*WORK REQUEST*: Please edit the lines below so that "Pack" becomes "Set" everywhere. Leave all other text unchanged.

DATASET RECORDS START

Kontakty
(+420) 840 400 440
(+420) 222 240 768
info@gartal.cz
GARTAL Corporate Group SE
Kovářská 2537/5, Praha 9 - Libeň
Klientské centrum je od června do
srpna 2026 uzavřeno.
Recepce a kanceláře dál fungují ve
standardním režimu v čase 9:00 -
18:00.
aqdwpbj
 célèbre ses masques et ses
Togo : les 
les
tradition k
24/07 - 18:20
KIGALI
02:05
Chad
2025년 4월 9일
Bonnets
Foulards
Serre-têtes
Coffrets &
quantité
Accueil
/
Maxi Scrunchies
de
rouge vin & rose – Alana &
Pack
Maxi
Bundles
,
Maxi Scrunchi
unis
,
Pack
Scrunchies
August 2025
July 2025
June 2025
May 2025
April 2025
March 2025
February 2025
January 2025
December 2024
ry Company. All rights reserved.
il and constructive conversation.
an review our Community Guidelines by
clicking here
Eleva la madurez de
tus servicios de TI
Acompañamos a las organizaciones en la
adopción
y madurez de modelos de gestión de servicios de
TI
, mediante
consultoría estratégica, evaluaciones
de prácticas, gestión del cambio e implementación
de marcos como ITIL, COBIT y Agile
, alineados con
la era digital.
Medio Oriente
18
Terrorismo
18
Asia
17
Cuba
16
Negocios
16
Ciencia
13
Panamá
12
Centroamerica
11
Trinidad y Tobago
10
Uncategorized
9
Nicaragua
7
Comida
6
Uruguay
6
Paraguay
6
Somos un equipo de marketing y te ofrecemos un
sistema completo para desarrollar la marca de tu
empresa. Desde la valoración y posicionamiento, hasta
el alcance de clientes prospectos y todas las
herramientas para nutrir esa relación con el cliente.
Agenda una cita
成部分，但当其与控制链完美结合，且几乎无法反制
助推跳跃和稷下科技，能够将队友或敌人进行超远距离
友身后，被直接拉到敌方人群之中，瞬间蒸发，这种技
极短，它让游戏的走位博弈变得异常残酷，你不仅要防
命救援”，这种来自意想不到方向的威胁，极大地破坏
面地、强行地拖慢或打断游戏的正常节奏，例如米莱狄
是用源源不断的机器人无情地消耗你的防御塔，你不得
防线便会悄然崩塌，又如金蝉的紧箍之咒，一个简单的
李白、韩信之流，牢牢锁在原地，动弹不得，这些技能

DATASET RECORDS END

*ANSWER TO THIS TASK*:
Kontakty
(+420) 840 400 440
(+420) 222 240 768
info@gartal.cz
GARTAL Corporate Group SE
Kovářská 2537/5, Praha 9 - Libeň
Klientské centrum je od června do
srpna 2026 uzavřeno.
Recepce a kanceláře dál fungují ve
standardním režimu v čase 9:00 -
18:00.
aqdwpbj
 célèbre ses masques et ses
Togo : les 
les
tradition k
24/07 - 18:20
KIGALI
02:05
Chad
2025년 4월 9일
Bonnets
Foulards
Serre-têtes
Coffrets &
quantité
Accueil
/
Maxi Scrunchies
de
rouge vin & rose – Alana &
Set
Maxi
Bundles
,
Maxi Scrunchi
unis
,
Set
Scrunchies
August 2025
July 2025
June 2025
May 2025
April 2025
March 2025
February 2025
January 2025
December 2024
ry Company. All rights reserved.
il and constructive conversation.
an review our Community Guidelines by
clicking here
Eleva la madurez de
tus servicios de TI
Acompañamos a las organizaciones en la
adopción
y madurez de modelos de gestión de servicios de
TI
, mediante
consultoría estratégica, evaluaciones
de prácticas, gestión del cambio e implementación
de marcos como ITIL, COBIT y Agile
, alineados con
la era digital.
Medio Oriente
18
Terrorismo
18
Asia
17
Cuba
16
Negocios
16
Ciencia
13
Panamá
12
Centroamerica
11
Trinidad y Tobago
10
Uncategorized
9
Nicaragua
7
Comida
6
Uruguay
6
Paraguay
6
Somos un equipo de marketing y te ofrecemos un
sistema completo para desarrollar la marca de tu
empresa. Desde la valoración y posicionamiento, hasta
el alcance de clientes prospectos y todas las
herramientas para nutrir esa relación con el cliente.
Agenda una cita
成部分，但当其与控制链完美结合，且几乎无法反制
助推跳跃和稷下科技，能够将队友或敌人进行超远距离
友身后，被直接拉到敌方人群之中，瞬间蒸发，这种技
极短，它让游戏的走位博弈变得异常残酷，你不仅要防
命救援”，这种来自意想不到方向的威胁，极大地破坏
面地、强行地拖慢或打断游戏的正常节奏，例如米莱狄
是用源源不断的机器人无情地消耗你的防御塔，你不得
防线便会悄然崩塌，又如金蝉的紧箍之咒，一个简单的
李白、韩信之流，牢牢锁在原地，动弹不得，这些技能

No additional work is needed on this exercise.